Saturday, April 6, 2024

A Bloody Salvation Army Affair

I use a lot of short direct quotations taken from original documents when I write about historical events, but I tend not to use a lot of extended quotes.  Usually, I want to add important background details, rearrange the sequence of events, or try to improve the narrative flow. Sometimes, though, it's hard to improve upon the original. So, I'm going to start this story with a long quotation from the Sunday, October 6, 1895, edition of the Springfield (MO) Daily Republican:
   The Salvation Army meeting Friday evening was the scene of a bloody affray which may yet result in the death of one woman and the hanging of another.
   Wm. Winters, who is well known in police circles, had been making love to Mary Grimes, a well known woman of the time. He had been spending his time luxuriantly upon her, much to the disgust of Grace Clark, another woman of questionable habits. Grace thought that she was entitled to all the affections that Winters had concealed about his person and did not propose to divide these winsome looks and tender glances with anybody. She had been casting a jealous eye for several days upon the Grimes woman and had warned her not to do so anymore. But Mary Grimes was not to be bluffed in any such manner. She held a very warm place in her heart for Winters, and she did not care who knew it, not even Grace Clark. 
   Just about the time the Salvation Army meeting was getting interesting, Grace stepped up to Mary and, with murder in her heart and a knife in her hand, she proceeded to cut calico in a manner that would have been startling even to the most fastidious cow boy or the savage Sioux Indians. She plunged the knife through the calico and cut the side of Mary Grimes.

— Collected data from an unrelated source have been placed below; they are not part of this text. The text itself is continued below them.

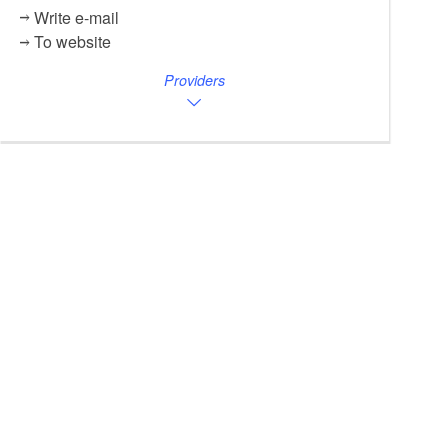
Write e-mail
To website
Providers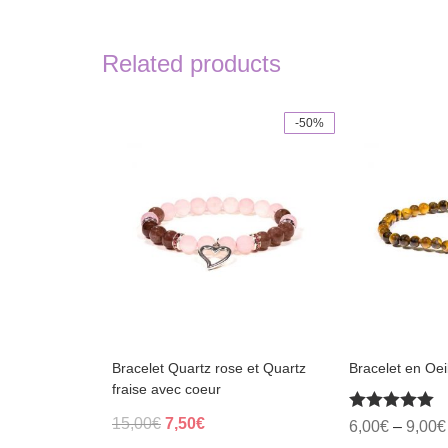
Related products
-50%
This
product
has
multiple
variants.
The
options
may
be
chosen
on
the
product
page
Bracelet Quartz rose et Quartz
Bracelet en Oei
fraise avec coeur
Original
Current
15,00
€
7,50
€
Rated
6,00
€
–
9,00
€
5.00
price
price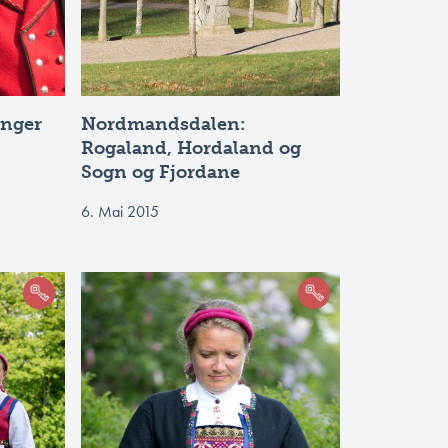
anger
Nordmandsdalen:
Rogaland, Hordaland og
Sogn og Fjordane
6. Mai 2015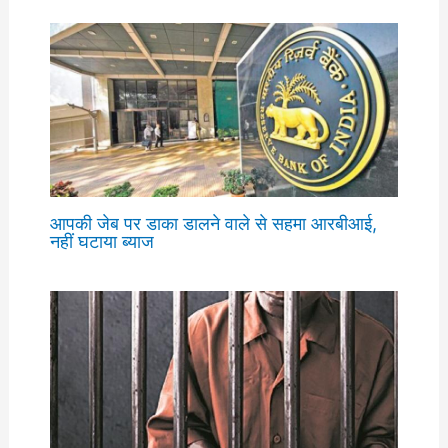
आपकी जेब पर डाका डालने वाले से सहमा आरबीआई,
नहीं घटाया ब्याज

Mary started running with Grace in pursuit. According to the Republican, Grace would have stabbed Mary a second time except that the women were interrupted by a policeman, who immediately placed the Clark woman under arrest and summoned medical help for Mary. Her wound was first thought not to be serious, but she was soon pronounced to be in a "very critical" condition.
On October 9, Grace, appearing in Springfield Police Court, applied for and was granted a change of venue, not to a different county but to a different judge and jurisdiction. No doubt she had appeared too many times in the police court on morals and other charges and doubted whether she could get a fair trial there. She and Winters had been charged jointly at least a time or two earlier in 1895 for cohabitating and/or for "resorting to rooms for immoral purposes." During the past couple of years, Grace had faced several additional charges of "lewd conduct" and at least one charge of stealing. 
Mary Grimes also had a history of minor offenses in Springfield prior to the cutting affray, although her record was not as extensive as Grace's. Mary married G. L. Mahan in Springfield near the end of October 1893, but a month later Mahan deserted her when he stole items from the hotel where he was employed and skedaddled out of Springfield. Mary then reverted to using her maiden name, although her legal name was still Mahan.
The preliminary hearing for Grace Clark was held on October 12. The Springfield Leader-Democrat gave some background on the woman at the time. Her maiden name was Grace Ramsey, and ten years earlier she had been "the prettiest, black-eyed, plump little beauty" in her southwest Missouri school. She was the daughter of wealthy parents, was liked by her teachers, and was "beyond her years in intelligence." She finished her education with "high honors," but somewhere along the line, she took a "false step" that led her down the road to ruin. Grace was now haggard and unkempt with sunken cheeks, and the newspaper said it would "require a vivid stretch of the imagination to see any beauty" in her face now. She had been a "woman of the town for a long time" and was "perfectly familiar with jail walls and calaboose bars." 
Mary Grimes had recovered sufficiently to testify against the defendant at her hearing, and the judge bound Grace Clark over to await the action of a grand jury. 
Unable to post a $500 bond, she was taken back to jail. 
However, I have found no record of what happened to Grace after this; so, perhaps the grand jury chose not to indict her.